霓虹灯在积水的柏油路面上晕开,像是一团团被打翻的颜料,暧昧而迷离。这座名为江州的都市,在深夜的笼罩下,褪去了白日里那层光鲜亮丽的商业外衣,显露出它原本潮湿、躁动且充满欲望的底色。林远站在“夜未央”酒吧的落地窗前,指尖夹着的香烟已经燃到了尽头,烫到了手指他才猛然回神。窗外,雨丝如织,将城市的轮廓切割得支离破碎,而窗内,低沉的爵士乐正像潮水一般,一波又一波地拍打着耳膜。
他是一名自由插画师,或者说,曾经是一名。直到三个月前,那场突如其来的变故让他陷入了创作瓶颈,更让他失去了生活的重心。房东的催租短信、银行卡里日益缩水的余额,以及内心深处那种难以名状的空虚感,像是一张密不透风的网,将他死死困住。今晚,是他最后一次机会。如果这单设计稿无法说服那位神秘的委托人,他将不得不搬出这间位于老城区的阁楼,重新回到那个令人窒息的格子间,日复一日地重复着机械般的生活。

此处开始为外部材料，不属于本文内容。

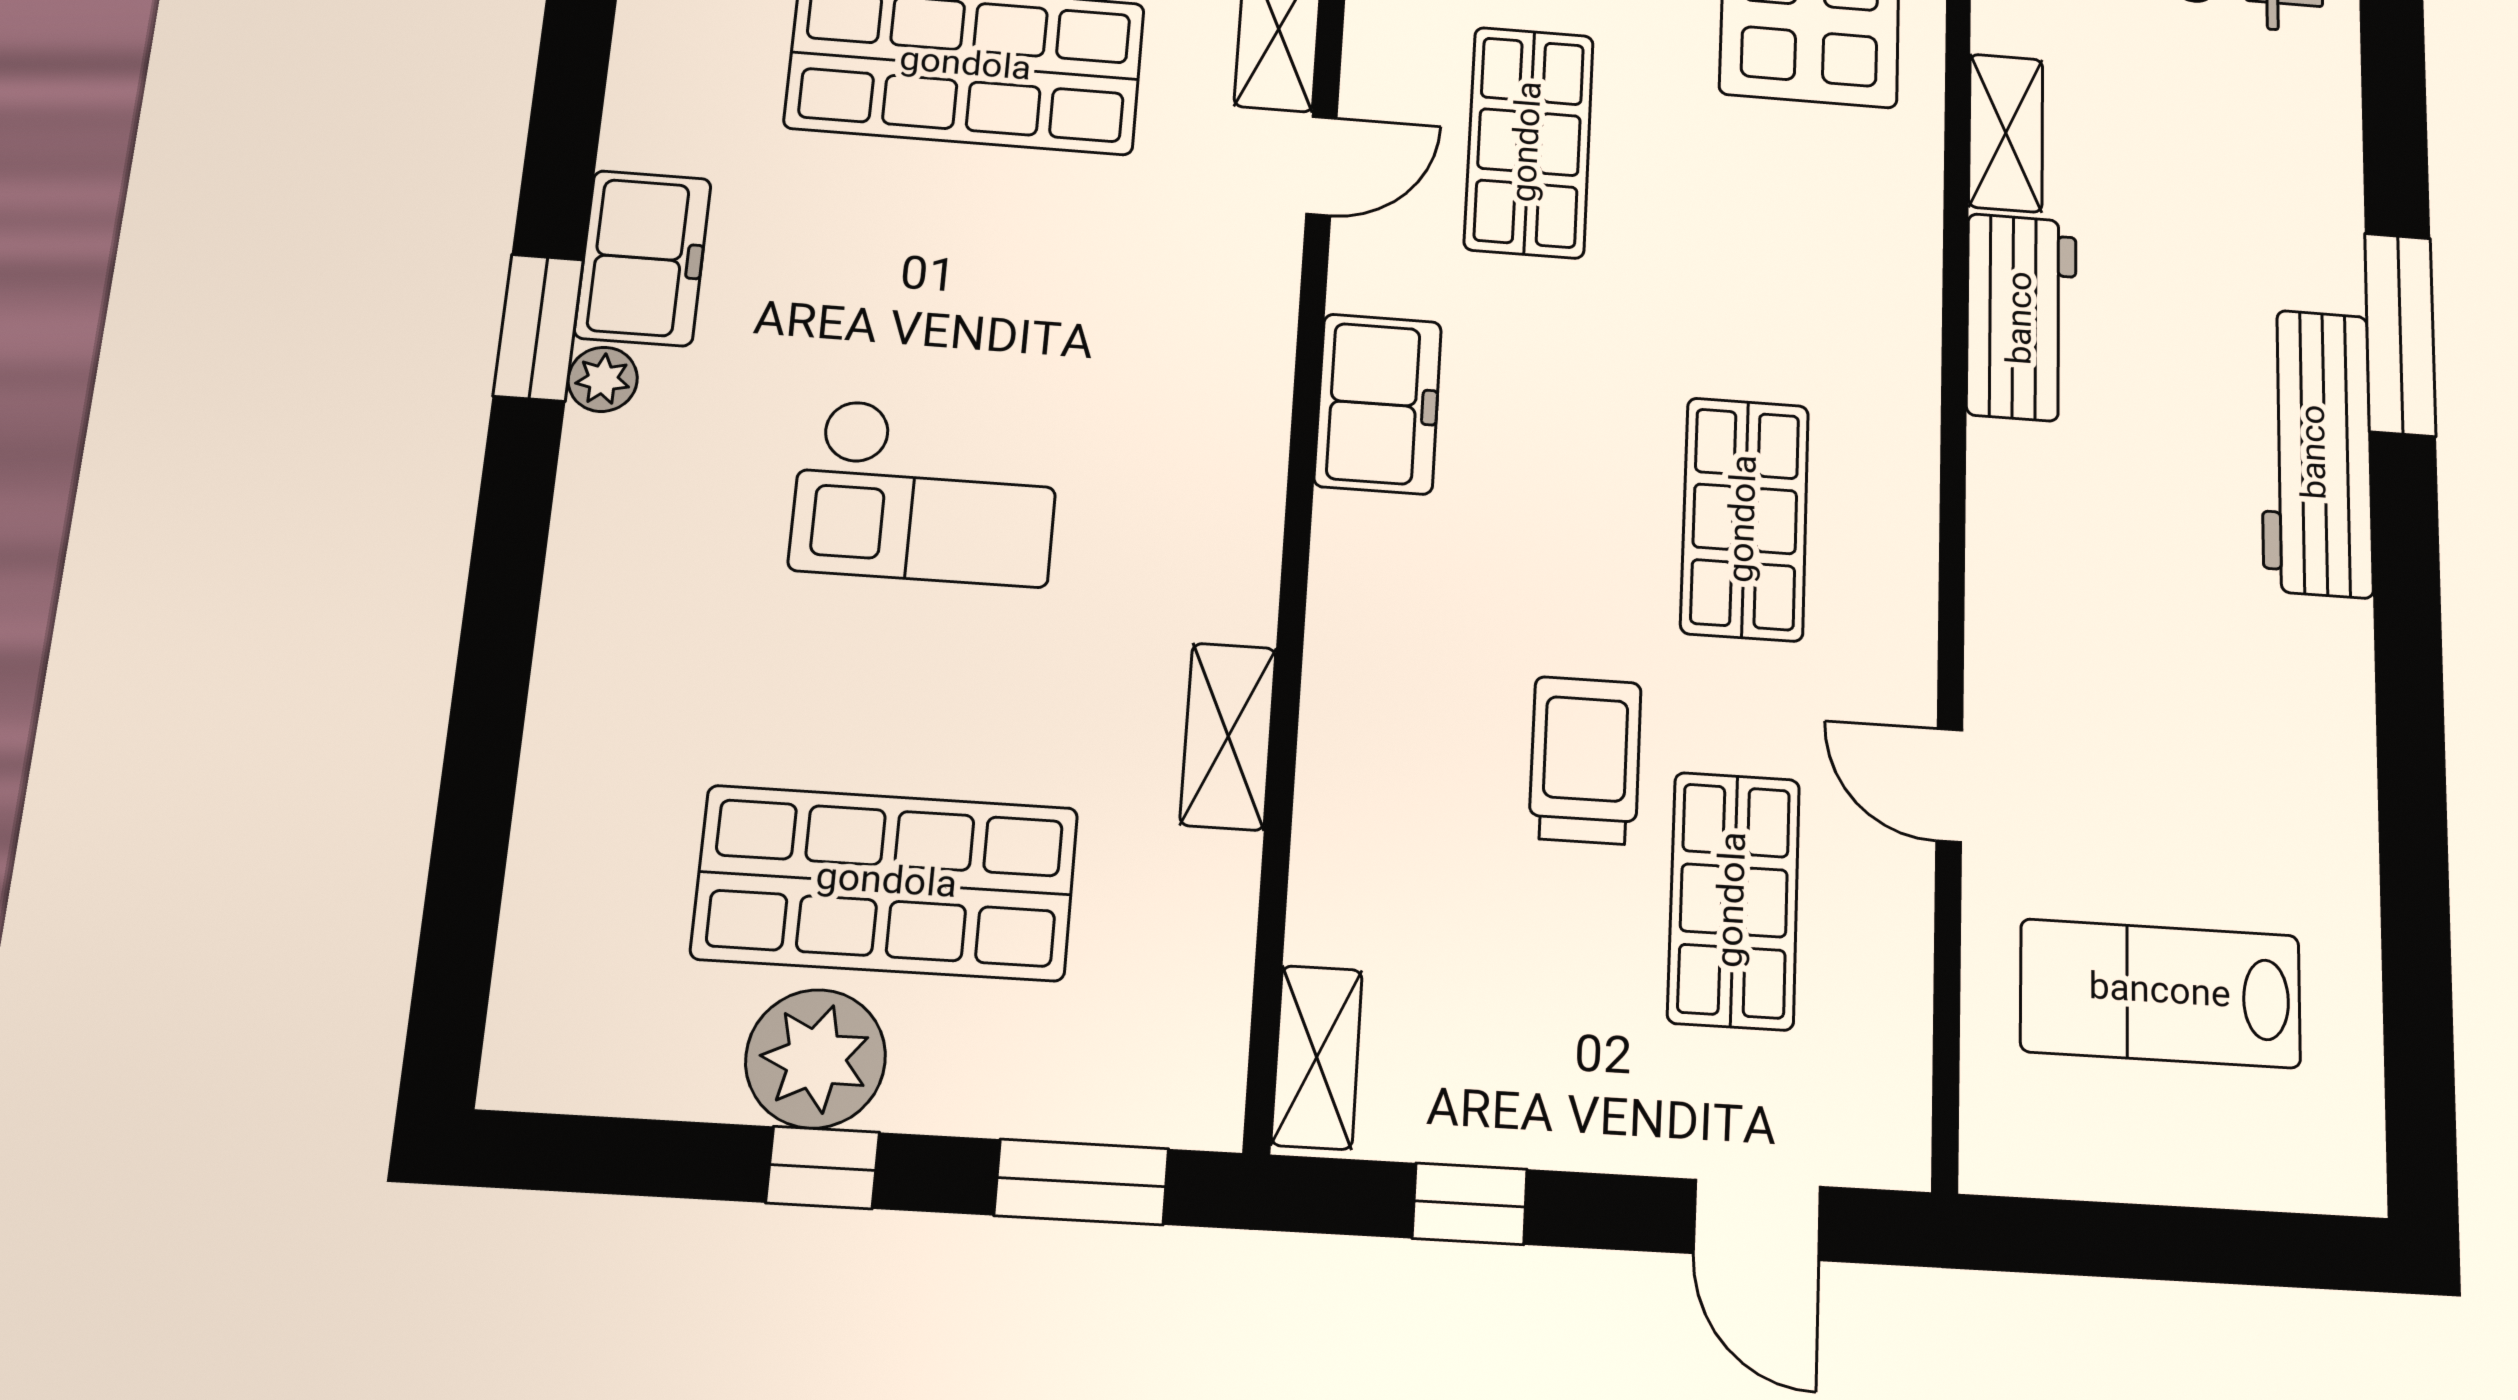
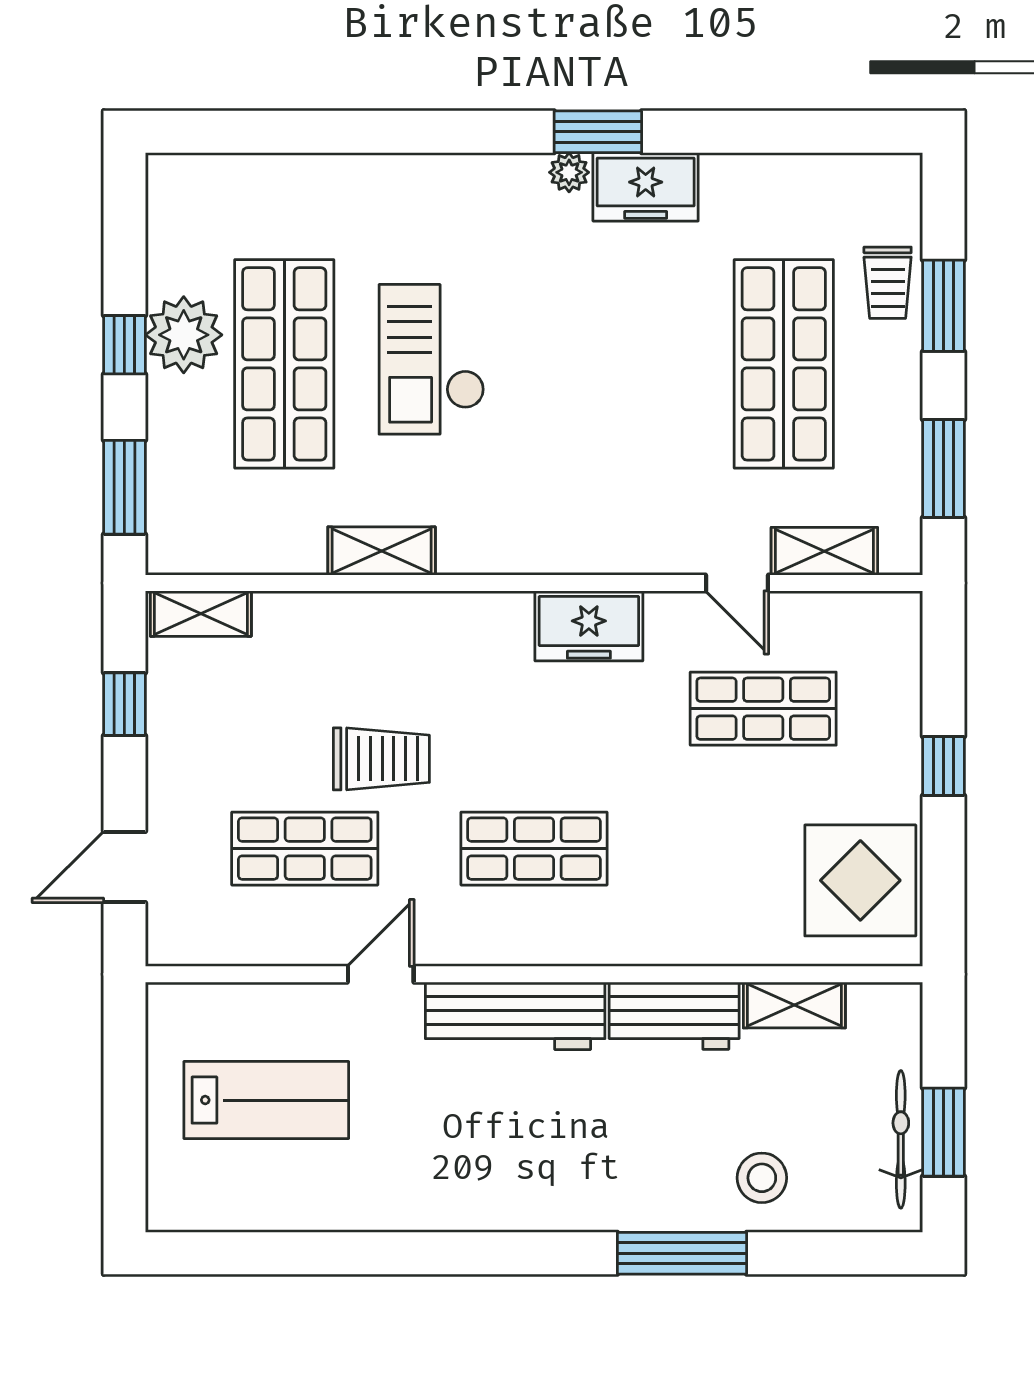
stool: (2279, 204) -> (762, 1178), added
workbench: (2316, 452) -> (515, 1016), moved, turned 180
checkout: (926, 492) -> (432, 359), moved
lab bench: (2160, 993) -> (266, 1100), turned 90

门铃轻响,打破了室内的沉闷。林远转过身,看见一个穿着黑色风衣的女人走了进来。雨水顺着她的发梢滴落,在地毯上晕开深色的痕迹。她的脸被兜帽遮去了一半,只能看到精致却苍白的下巴,以及那双仿佛能洞穿人心的眼睛。
“林先生?”她的声音有些沙哑,像是被砂纸打磨过的丝绸。
林远点了点头,示意她坐下,顺手将烟蒂按灭在满溢的烟灰缸里。“我是林远。你是……陈小姐?”
女人微微一笑,那笑容在昏暗的灯光下显得有些虚幻。“你可以叫我苏婉。关于那幅画,我有一些特殊的想法。”
苏婉并没有直接拿出合同,而是从包里取出一本泛黄的素描本,轻轻放在桌上。林远翻开第一页,呼吸不由得一滞。那上面画着的,正是他失踪已久的灵感——那是关于“春潮”的具象化表达。画面中,枯木逢春,藤蔓缠绕,在压抑的黑色背景下,一抹鲜红的花苞正在剧烈地扭曲、绽放,仿佛要冲破画布的束缚。那种生命力是如此强烈,带着一种近乎暴力的美感,直击林远的心脏。
“你从哪里得到这幅画的?”林远抬起头,目光紧紧锁住苏婉。
“它一直在那里,只是你选择视而不见。”苏婉淡淡地说道,手指轻轻敲击着桌面,节奏与窗外的雨声莫名契合,“林远,这座城市里有很多像你一样的人,被生活磨平了棱角,忘记了如何感受疼痛与欢愉。你的画里没有了痛感,也就没有了生命力。”
林远感到一阵羞愧,同时也涌起一股莫名的冲动。他抓起桌上的铅笔,在苏婉面前摊开一张白纸。“你想让我画什么?”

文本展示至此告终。